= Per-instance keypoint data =
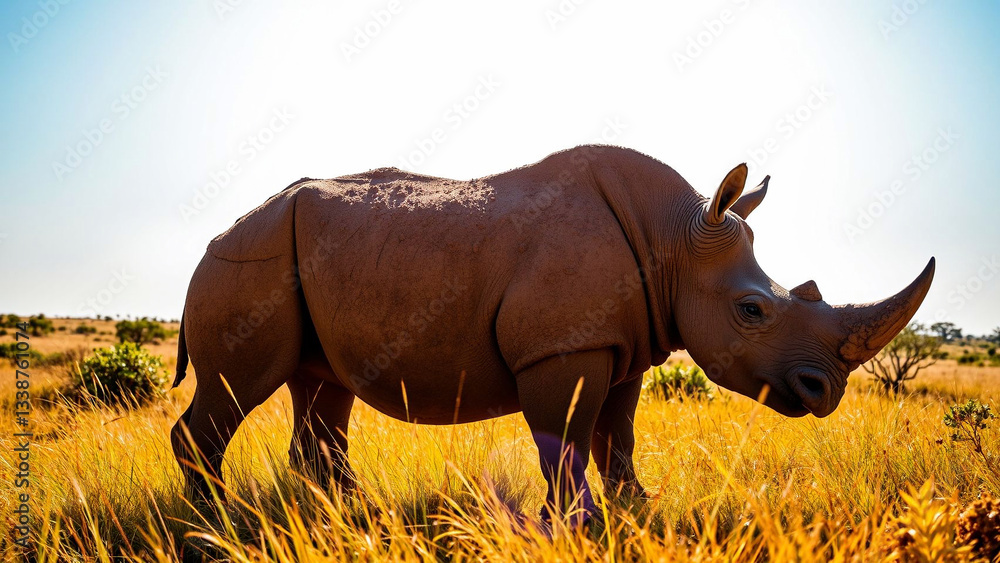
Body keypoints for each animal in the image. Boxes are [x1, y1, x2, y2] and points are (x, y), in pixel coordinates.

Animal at [171, 145, 934, 521]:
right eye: (752, 311)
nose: (823, 390)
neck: (675, 241)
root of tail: (217, 235)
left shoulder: (624, 346)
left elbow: (616, 437)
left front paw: (635, 512)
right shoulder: (563, 345)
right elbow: (565, 439)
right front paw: (576, 525)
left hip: (296, 259)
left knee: (322, 386)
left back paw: (342, 514)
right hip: (248, 261)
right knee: (240, 389)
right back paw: (214, 522)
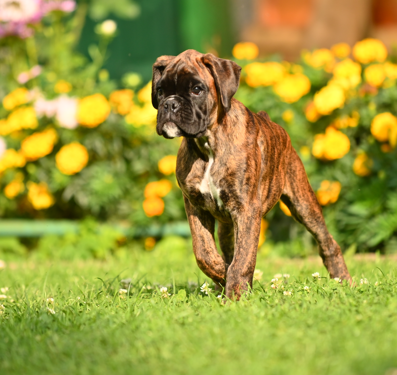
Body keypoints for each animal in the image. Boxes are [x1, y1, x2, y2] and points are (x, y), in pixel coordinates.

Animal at [151, 49, 350, 300]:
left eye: (197, 89)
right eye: (160, 91)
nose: (170, 104)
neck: (208, 144)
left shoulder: (246, 209)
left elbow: (243, 258)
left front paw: (235, 291)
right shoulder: (195, 205)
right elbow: (204, 252)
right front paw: (221, 275)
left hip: (303, 204)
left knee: (327, 242)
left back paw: (343, 279)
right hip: (227, 225)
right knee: (227, 248)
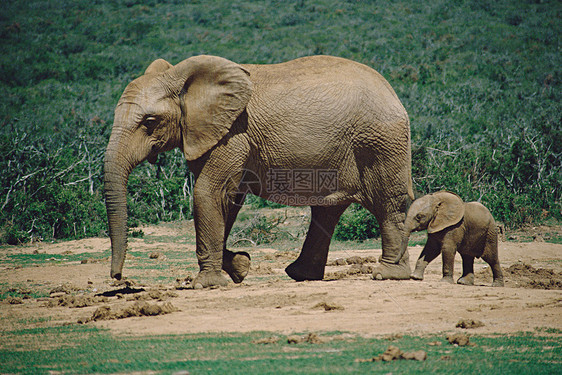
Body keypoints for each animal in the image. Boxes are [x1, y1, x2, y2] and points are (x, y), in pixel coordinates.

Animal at [104, 55, 412, 288]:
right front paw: (241, 266)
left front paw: (208, 284)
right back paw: (303, 275)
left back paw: (388, 274)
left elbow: (209, 193)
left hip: (379, 141)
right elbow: (228, 199)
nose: (118, 278)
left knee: (388, 204)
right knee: (328, 209)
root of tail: (392, 92)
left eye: (149, 122)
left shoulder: (232, 133)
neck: (180, 77)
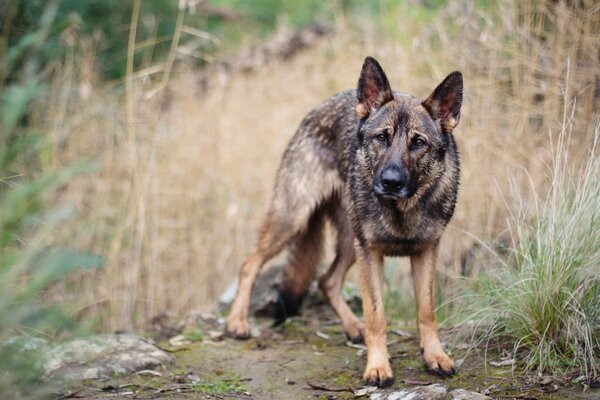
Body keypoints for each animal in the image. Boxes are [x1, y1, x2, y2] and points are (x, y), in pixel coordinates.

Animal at [225, 56, 464, 388]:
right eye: (382, 138)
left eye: (418, 143)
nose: (390, 182)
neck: (401, 210)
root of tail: (317, 109)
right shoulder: (371, 253)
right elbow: (376, 315)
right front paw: (377, 367)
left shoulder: (425, 251)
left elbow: (426, 311)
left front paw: (435, 357)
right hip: (294, 220)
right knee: (250, 264)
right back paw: (237, 322)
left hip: (349, 243)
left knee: (326, 280)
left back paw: (353, 328)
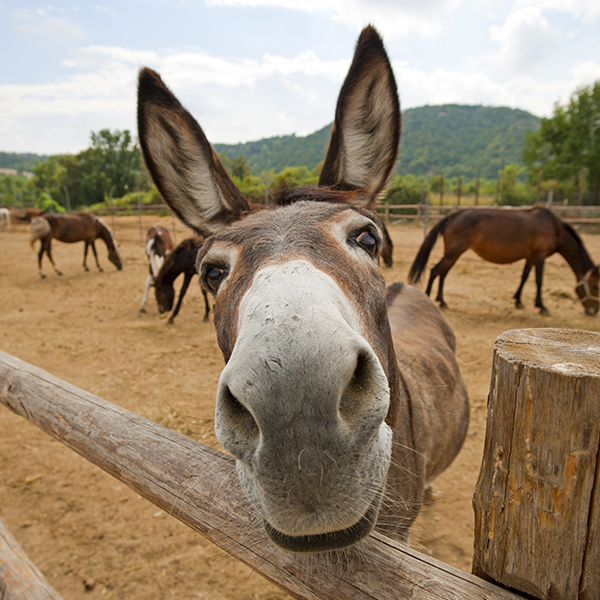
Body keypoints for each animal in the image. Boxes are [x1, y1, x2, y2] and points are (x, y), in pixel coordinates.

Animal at [408, 206, 600, 316]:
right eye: (596, 287)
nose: (594, 310)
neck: (554, 228)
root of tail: (451, 217)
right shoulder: (540, 256)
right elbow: (539, 281)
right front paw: (541, 306)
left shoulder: (530, 257)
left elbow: (524, 277)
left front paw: (518, 301)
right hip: (454, 253)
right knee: (435, 271)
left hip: (453, 254)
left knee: (443, 273)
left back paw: (442, 301)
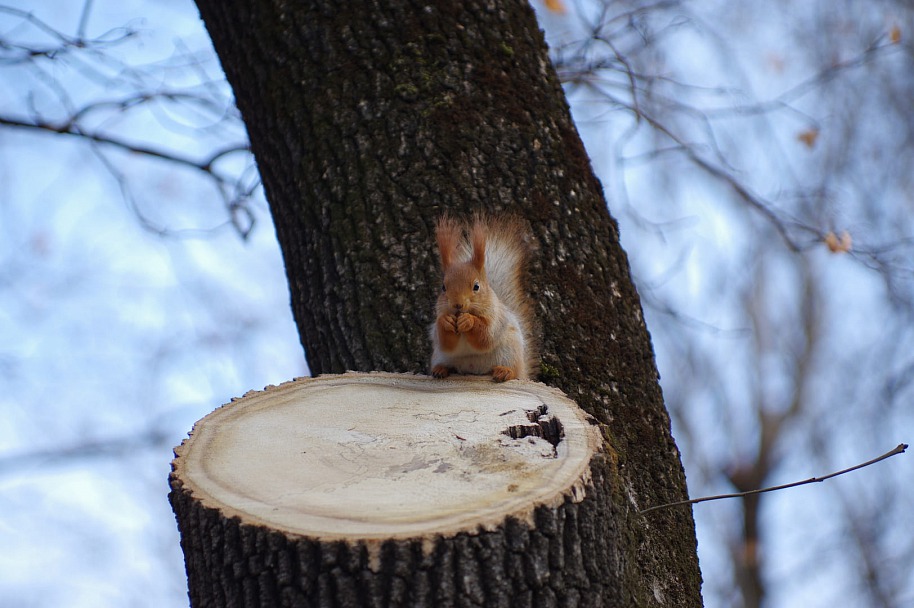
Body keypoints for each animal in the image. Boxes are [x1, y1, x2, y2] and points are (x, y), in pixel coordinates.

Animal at [428, 214, 536, 380]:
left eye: (476, 286)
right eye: (443, 287)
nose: (457, 305)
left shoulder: (496, 320)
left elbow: (485, 335)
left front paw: (469, 320)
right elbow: (446, 342)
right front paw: (446, 321)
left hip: (510, 352)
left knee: (513, 371)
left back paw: (505, 371)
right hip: (439, 355)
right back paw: (440, 370)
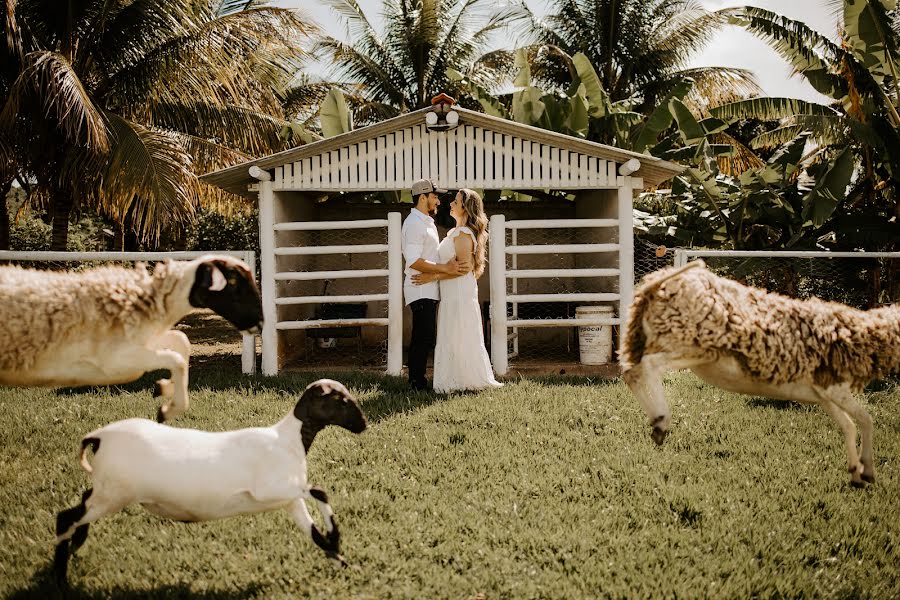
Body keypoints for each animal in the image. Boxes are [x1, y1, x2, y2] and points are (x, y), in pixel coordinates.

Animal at [0, 254, 260, 422]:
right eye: (233, 282)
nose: (260, 322)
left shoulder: (142, 342)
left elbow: (181, 342)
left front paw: (165, 388)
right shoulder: (117, 362)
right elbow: (176, 358)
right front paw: (168, 408)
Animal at [53, 378, 366, 584]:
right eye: (340, 400)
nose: (363, 425)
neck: (288, 440)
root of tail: (98, 437)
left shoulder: (289, 499)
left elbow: (314, 533)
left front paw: (342, 559)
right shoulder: (270, 490)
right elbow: (321, 491)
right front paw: (337, 539)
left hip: (106, 490)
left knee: (80, 505)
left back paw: (75, 545)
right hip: (114, 494)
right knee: (66, 516)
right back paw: (60, 576)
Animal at [620, 262, 900, 488]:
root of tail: (656, 284)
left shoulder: (823, 394)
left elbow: (848, 426)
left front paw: (855, 472)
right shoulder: (835, 388)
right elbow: (866, 420)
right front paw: (868, 470)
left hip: (670, 343)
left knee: (631, 371)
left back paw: (655, 423)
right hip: (693, 345)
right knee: (648, 368)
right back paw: (661, 420)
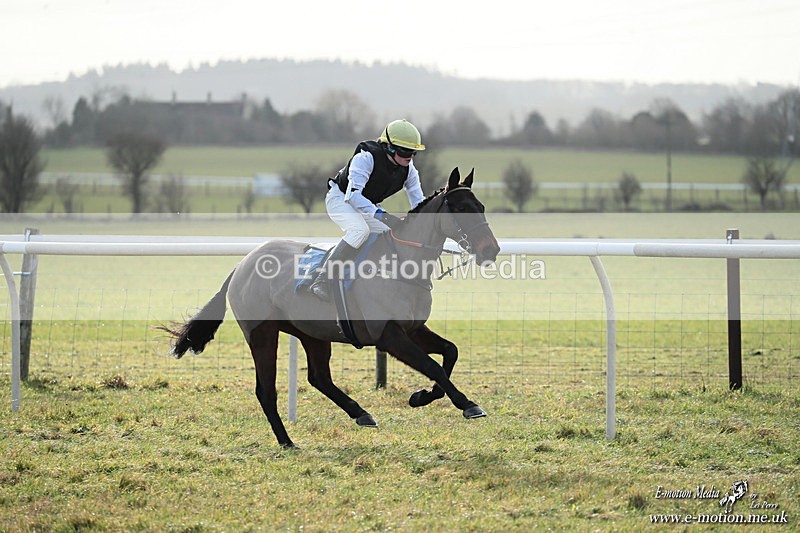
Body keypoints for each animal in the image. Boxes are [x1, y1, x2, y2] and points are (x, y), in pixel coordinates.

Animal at [162, 167, 500, 448]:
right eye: (461, 208)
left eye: (481, 207)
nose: (491, 250)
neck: (400, 263)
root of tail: (240, 267)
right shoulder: (388, 335)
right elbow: (432, 366)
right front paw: (466, 404)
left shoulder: (413, 328)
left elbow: (450, 352)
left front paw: (423, 397)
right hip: (261, 333)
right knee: (266, 390)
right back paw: (287, 442)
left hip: (312, 332)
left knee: (319, 377)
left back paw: (360, 413)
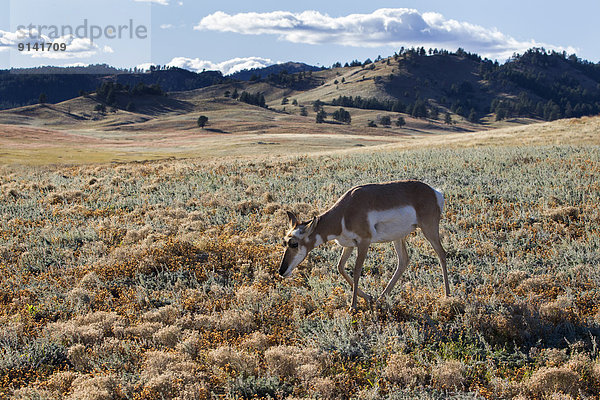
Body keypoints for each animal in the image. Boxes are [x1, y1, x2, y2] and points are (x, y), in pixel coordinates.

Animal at [278, 180, 448, 310]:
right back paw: (381, 297)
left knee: (441, 253)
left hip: (429, 229)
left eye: (294, 243)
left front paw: (353, 306)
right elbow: (340, 267)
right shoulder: (349, 245)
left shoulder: (364, 242)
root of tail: (435, 192)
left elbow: (356, 270)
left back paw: (448, 295)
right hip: (398, 237)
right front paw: (368, 297)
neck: (344, 212)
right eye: (284, 242)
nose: (281, 271)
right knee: (404, 261)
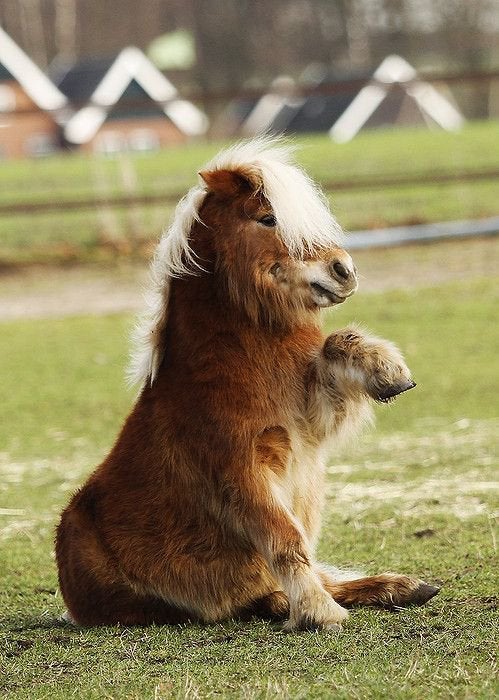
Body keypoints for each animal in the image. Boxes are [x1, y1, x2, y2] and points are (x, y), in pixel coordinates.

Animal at [55, 138, 439, 630]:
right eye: (267, 219)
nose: (345, 271)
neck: (231, 361)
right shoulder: (241, 469)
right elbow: (285, 538)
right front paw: (318, 613)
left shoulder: (308, 423)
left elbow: (335, 345)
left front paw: (387, 371)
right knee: (259, 596)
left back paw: (403, 586)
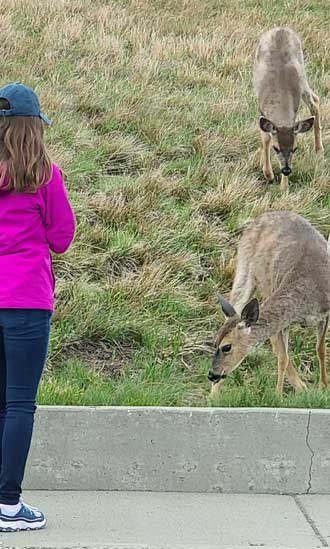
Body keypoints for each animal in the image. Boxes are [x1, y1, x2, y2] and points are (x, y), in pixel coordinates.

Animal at [209, 210, 330, 394]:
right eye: (214, 342)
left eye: (226, 346)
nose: (211, 374)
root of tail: (261, 216)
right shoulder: (284, 320)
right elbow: (283, 357)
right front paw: (278, 395)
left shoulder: (325, 315)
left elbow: (321, 350)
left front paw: (323, 387)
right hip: (247, 271)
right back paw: (213, 395)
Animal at [254, 27, 324, 191]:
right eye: (276, 148)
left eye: (295, 148)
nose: (286, 170)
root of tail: (281, 28)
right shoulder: (261, 109)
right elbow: (265, 138)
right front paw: (268, 174)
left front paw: (283, 187)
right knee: (315, 99)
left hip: (302, 75)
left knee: (314, 100)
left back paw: (319, 149)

= WORK ITEM =
Only the line with "right hip: (248, 261)" and those preceding it, back to the first line of the entries, should be repeated exactly, without pictures.

= EXERCISE ANSWER =
Body keypoints for each animal in the image. Boxes are [x1, y1, x2, y2] and points are (x, y), in pixel coordinates.

Animal at [171, 145, 934, 521]:
right eye: (752, 311)
nose: (823, 390)
neck: (675, 241)
root of tail: (217, 235)
left shoulder: (624, 346)
left elbow: (616, 437)
left front paw: (635, 512)
right shoulder: (563, 345)
right elbow: (565, 439)
right front paw: (576, 525)
left hip: (296, 259)
left knee: (322, 386)
left back paw: (342, 514)
right hip: (248, 261)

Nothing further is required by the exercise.